• Exercise description: Look for the string "family" in the listing. Copy each line that has it.

= = = = = = =

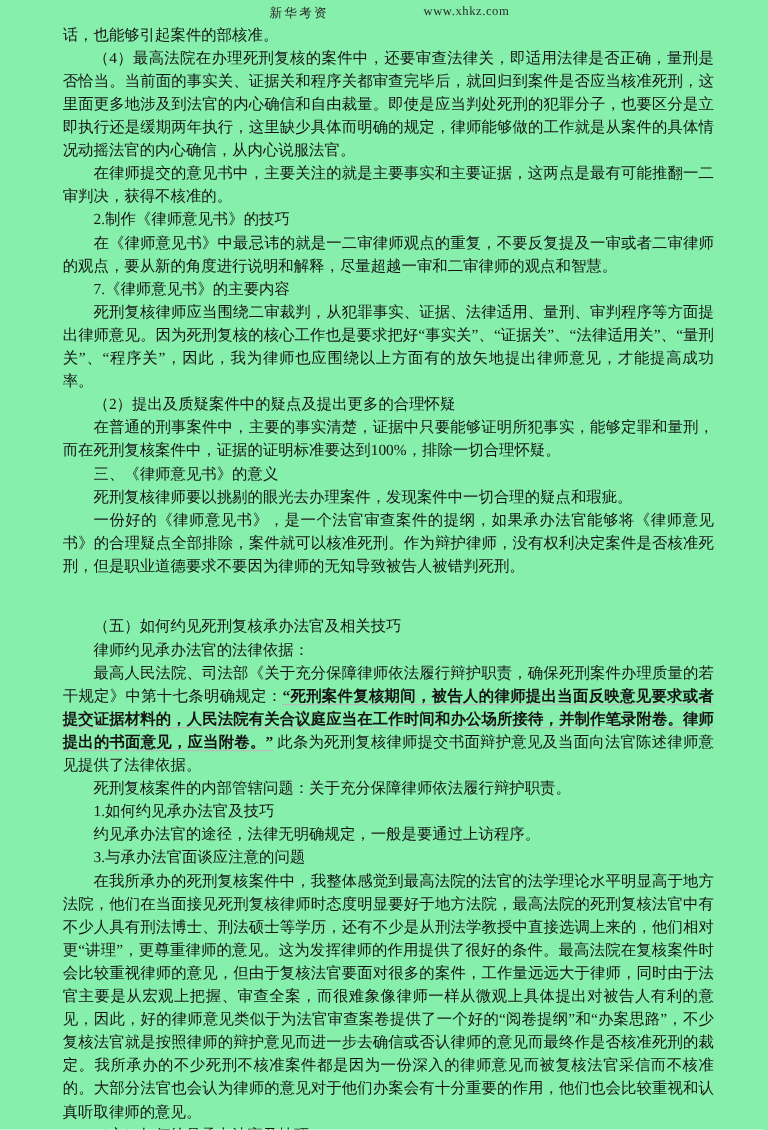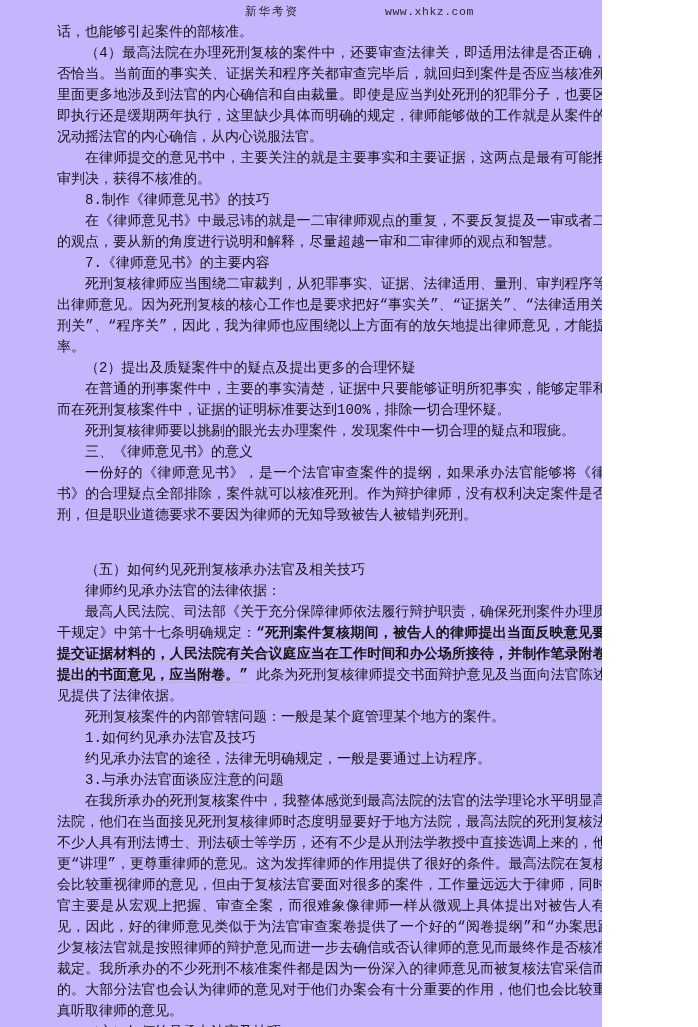--- a/index.html
+++ b/index.html
@@ -2,25 +2,25 @@
 <html><head>
 <meta charset="utf-8">
 <style>
   html, body {
     margin: 0;
     padding: 0;
     background: #ffffff;
   }
   .page {
     position: relative;
-    width: 602px;
+    width: 698px;
     height: 1027px;
-    background: #c4b5fd;
+    background: #86efac;
     overflow: hidden;
-    font-family: Liberation Mono, monospace;
+    font-family: Liberation Serif, serif;
     color: #151515;
   }
   .page-header {
     position: absolute;
     top: 2px;
     left: 0;
     width: 698px;
     height: 18px;
     font-size: 11.5px;
     color: #2a2a2a;
@@ -73,33 +73,33 @@
 
   <div class="page-header">
     <span class="site-name">新华考资</span>
     <span class="site-url">www.xhkz.com</span>
   </div>
 
   <div class="content">
     <p class="flush">话，也能够引起案件的部核准。</p>
     <p>（4）最高法院在办理死刑复核的案件中，还要审查法律关，即适用法律是否正确，量刑是否恰当。当前面的事实关、证据关和程序关都审查完毕后，就回归到案件是否应当核准死刑，这里面更多地涉及到法官的内心确信和自由裁量。即使是应当判处死刑的犯罪分子，也要区分是立即执行还是缓期两年执行，这里缺少具体而明确的规定，律师能够做的工作就是从案件的具体情况动摇法官的内心确信，从内心说服法官。</p>
     <p>在律师提交的意见书中，主要关注的就是主要事实和主要证据，这两点是最有可能推翻一二审判决，获得不核准的。</p>
-    <p>8.制作《律师意见书》的技巧</p>
+    <p>2.制作《律师意见书》的技巧</p>
     <p>在《律师意见书》中最忌讳的就是一二审律师观点的重复，不要反复提及一审或者二审律师的观点，要从新的角度进行说明和解释，尽量超越一审和二审律师的观点和智慧。</p>
     <p>7.《律师意见书》的主要内容</p>
     <p>死刑复核律师应当围绕二审裁判，从犯罪事实、证据、法律适用、量刑、审判程序等方面提出律师意见。因为死刑复核的核心工作也是要求把好“事实关”、“证据关”、“法律适用关”、“量刑关”、“程序关”，因此，我为律师也应围绕以上方面有的放矢地提出律师意见，才能提高成功率。</p>
     <p>（2）提出及质疑案件中的疑点及提出更多的合理怀疑</p>
     <p>在普通的刑事案件中，主要的事实清楚，证据中只要能够证明所犯事实，能够定罪和量刑，而在死刑复核案件中，证据的证明标准要达到100%，排除一切合理怀疑。</p>
+    <p>三、《律师意见书》的意义</p>
     <p>死刑复核律师要以挑剔的眼光去办理案件，发现案件中一切合理的疑点和瑕疵。</p>
-    <p>三、《律师意见书》的意义</p>
     <p>一份好的《律师意见书》，是一个法官审查案件的提纲，如果承办法官能够将《律师意见书》的合理疑点全部排除，案件就可以核准死刑。作为辩护律师，没有权利决定案件是否核准死刑，但是职业道德要求不要因为律师的无知导致被告人被错判死刑。</p>
     <p class="gap-before">（五）如何约见死刑复核承办法官及相关技巧</p>
     <p>律师约见承办法官的法律依据：</p>
     <p><span>最高人民法院、司法部《关于充分保障律师依法履行辩护职责，确保死刑案件办理质量的若干规定》中第十七条明确规定：</span><span class="bold-quote">“死刑案件复核期间，被告人的律师提出当面反映意见要求或者提交证据材料的，人民法院有关合议庭应当在工作时间和办公场所接待，并制作笔录附卷。律师提出的书面意见，应当附卷。”</span><span> 此条为死刑复核律师提交书面辩护意见及当面向法官陈述律师意见提供了法律依据。</span></p>
-    <p>死刑复核案件的内部管辖问题：一般是某个庭管理某个地方的案件。</p>
+    <p>死刑复核案件的内部管辖问题：关于充分保障律师依法履行辩护职责。</p>
     <p>1.如何约见承办法官及技巧</p>
     <p>约见承办法官的途径，法律无明确规定，一般是要通过上访程序。</p>
     <p>3.与承办法官面谈应注意的问题</p>
     <p>在我所承办的死刑复核案件中，我整体感觉到最高法院的法官的法学理论水平明显高于地方法院，他们在当面接见死刑复核律师时态度明显要好于地方法院，最高法院的死刑复核法官中有不少人具有刑法博士、刑法硕士等学历，还有不少是从刑法学教授中直接选调上来的，他们相对更“讲理”，更尊重律师的意见。这为发挥律师的作用提供了很好的条件。最高法院在复核案件时会比较重视律师的意见，但由于复核法官要面对很多的案件，工作量远远大于律师，同时由于法官主要是从宏观上把握、审查全案，而很难象像律师一样从微观上具体提出对被告人有利的意见，因此，好的律师意见类似于为法官审查案卷提供了一个好的“阅卷提纲”和“办案思路”，不少复核法官就是按照律师的辩护意见而进一步去确信或否认律师的意见而最终作是否核准死刑的裁定。我所承办的不少死刑不核准案件都是因为一份深入的律师意见而被复核法官采信而不核准的。大部分法官也会认为律师的意见对于他们办案会有十分重要的作用，他们也会比较重视和认真听取律师的意见。</p>
     <p>（六）如何约见承办法官及技巧</p>
   </div>
 
 </div>
 
 </body></html>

= = = = = = =

• Response area:
-    font-family: Liberation Mono, monospace;
+    font-family: Liberation Serif, serif;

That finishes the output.